Letzten Endes kommt es darauf gar nicht an. Rob hat mit seinen Tweets in den letzten Jahren das Bild von Schmidt wesentlich mitgeprägt, seine Tweets werden in großen Zeitungen unter Schmidts Namen abgedruckt, selbst im Fernsehen kommt er vor, er ist auf Twitter durchaus ein relevanter Meinungsmacher. Und ich vermute, kaum jemand kennt Schmidt so gut wie Rob, ohne dass er ihn einmal getroffen hat.

Alles in allem ist Rob Vegas damit ein wirklich tolles Buch gelungen, das sich nicht nur flüßig und amüsant liest, sondern vor allem die wahre Persönlichkeit von Schmidt noch weiter vernebelt und dennoch aufklärt. Gefüllt mit zahlreichen Running Gags, mit ernsten Stellen, gesellschaftlichen Aussagen und voller scharfer Kritik am digitalen Lebensstandard, ist das Buch nicht nur eine Empfehlung für alle Fans von Harald Schmidt, sondern generell für jeden, der sich ein paar schöne Stunden damit geben möchte. Besonders empfehlenswert ist übrigens auch das Hörbuch, das direkt bei fairmedia zu beziehen ist und nicht nur von Roland Baisch gelesen wurde, sondern durch die Dialoge zwischen Baisch und Rob Vegas zu einer Art Directors-Cut des Buches wird, bei der der gelesene Text oftmals noch diskutiert und weiter mit Hintergrundinfos angereichert wird. Vor allem aber ist es einfach witzig.

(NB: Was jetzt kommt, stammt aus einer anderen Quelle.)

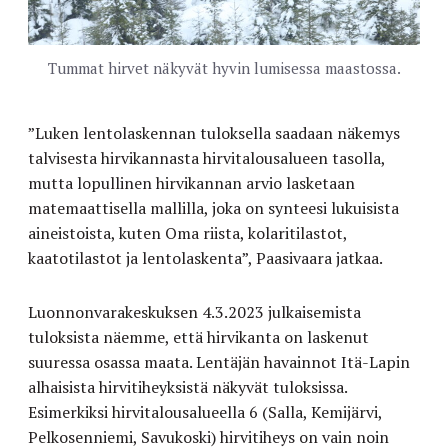
Tummat hirvet näkyvät hyvin lumisessa maastossa.
”Luken lentolaskennan tuloksella saadaan näkemys
talvisesta hirvikannasta hirvitalousalueen tasolla,
mutta lopullinen hirvikannan arvio lasketaan
matemaattisella mallilla, joka on synteesi lukuisista
aineistoista, kuten Oma riista, kolaritilastot,
kaatotilastot ja lentolaskenta”, Paasivaara jatkaa.
Luonnonvarakeskuksen 4.3.2023 julkaisemista
tuloksista näemme, että hirvikanta on laskenut
suuressa osassa maata. Lentäjän havainnot Itä-Lapin
alhaisista hirvitiheyksistä näkyvät tuloksissa.
Esimerkiksi hirvitalousalueella 6 (Salla, Kemijärvi,
Pelkosenniemi, Savukoski) hirvitiheys on vain noin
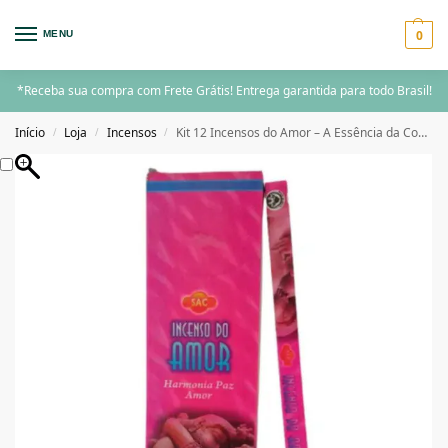
0
MENU
*Receba sua compra com Frete Grátis! Entrega garantida para todo Brasil!
Início
Loja
Incensos
Kit 12 Incensos do Amor – A Essência da Conexão e da Paixão
/
/
/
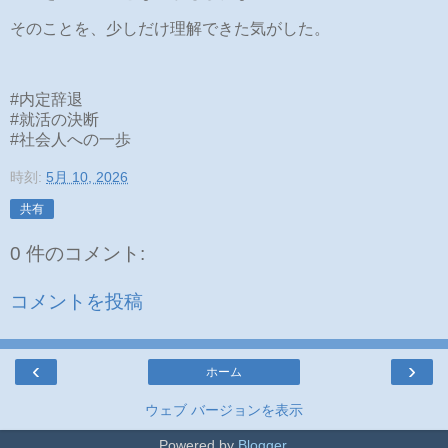
そのことを、少しだけ理解できた気がした。
#内定辞退
#就活の決断
#社会人への一歩
時刻:
5月 10, 2026
共有
0 件のコメント:
コメントを投稿
‹
›
ホーム
ウェブ バージョンを表示
Powered by
Blogger
.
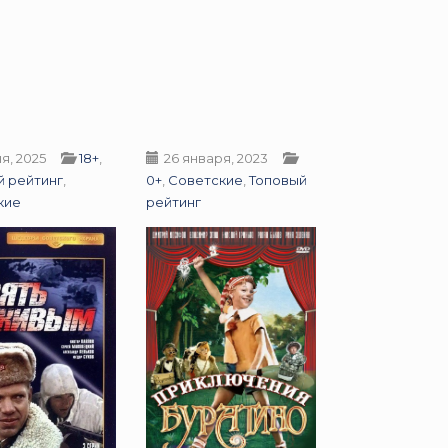
я, 2025
18+
,
26 января, 2023
й рейтинг
,
0+
,
Советские
,
Топовый
кие
рейтинг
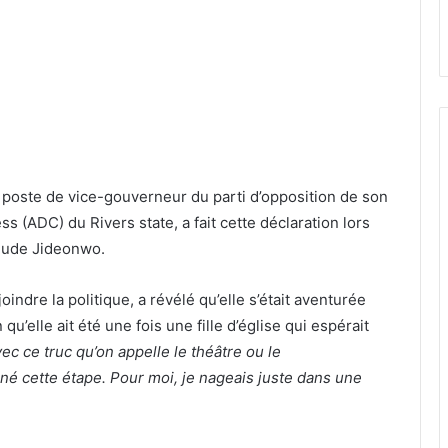
 poste de vice-gouverneur du parti d’opposition de son
s (ADC) du Rivers state, a fait cette déclaration lors
Chude Jideonwo.
oindre la politique, a révélé qu’elle s’était aventurée
’elle ait été une fois une fille d’église qui espérait
ec ce truc qu’on appelle le théâtre ou le
nné cette étape. Pour moi, je nageais juste dans une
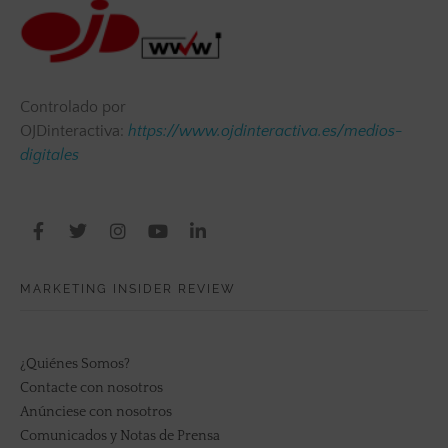
Controlado por
OJDinteractiva:
https://www.ojdinteractiva.es/medios-
digitales
MARKETING INSIDER REVIEW
¿Quiénes Somos?
Contacte con nosotros
Anúnciese con nosotros
Comunicados y Notas de Prensa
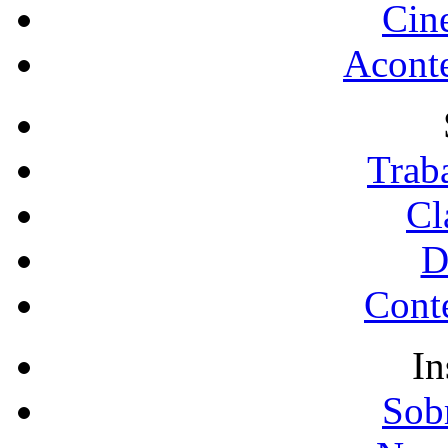
Cin
Acont
Trab
Cl
D
Conte
In
Sobr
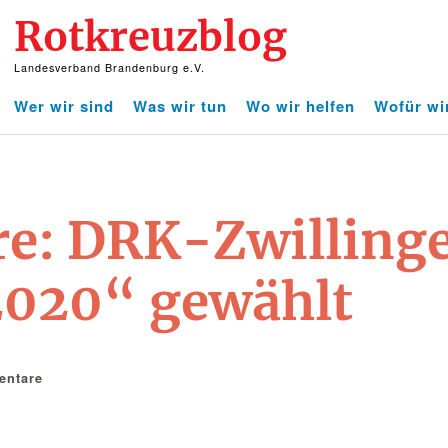
Rotkreuzblog
Landesverband Brandenburg e.V.
Wer wir sind
Was wir tun
Wo wir helfen
Wofür wi
e: DRK-Zwillinge
2020“ gewählt
ntare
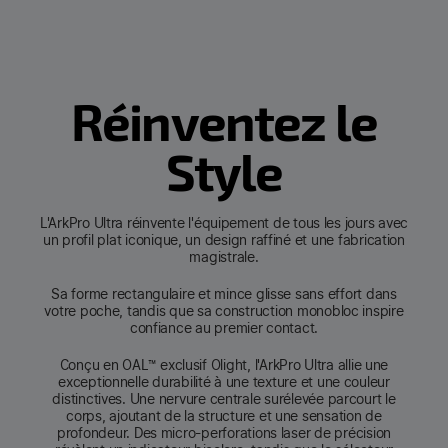
Réinventez le
Style
L'ArkPro Ultra réinvente l'équipement de tous les jours avec
un profil plat iconique, un design raffiné et une fabrication
magistrale.
Sa forme rectangulaire et mince glisse sans effort dans
votre poche, tandis que sa construction monobloc inspire
confiance au premier contact.
Conçu en OAL™ exclusif Olight, l'ArkPro Ultra allie une
exceptionnelle durabilité à une texture et une couleur
distinctives. Une nervure centrale surélevée parcourt le
corps, ajoutant de la structure et une sensation de
profondeur. Des micro-perforations laser de précision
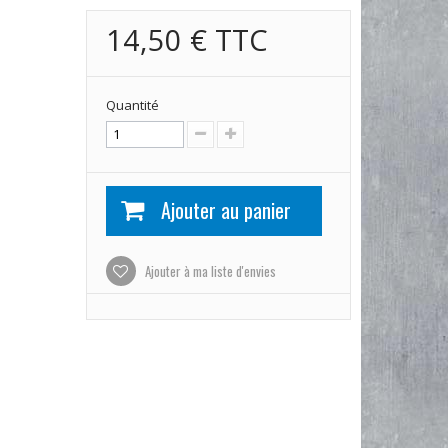
14,50 €
TTC
Quantité
Ajouter au panier
Ajouter à ma liste d'envies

Rob Vegas bekommt für sein Totholzdebüt von mir 4/5 Sternen. Das Hörbuch allerdings wäre mir glatt noch einen Stern mehr wert, sodass ich der Mischung halber auf 4,5/5 Sterne komme Ein sehr amüsantes Buch für zwischendurch, das zwischen Autobiographie und Roman mäandert und das verrückte Leben über einen Moderator, der noch vor 15 Jahren zu den ganz großen zählte und nun seine Karriere mit dem Traumschiff ausklingen lässt, erzählt. Gönnen wir es ihm und erfreuen uns stattdessen hoffentlich noch lange an den Tweets von Rob Vegas als falscher Harald Schmidt.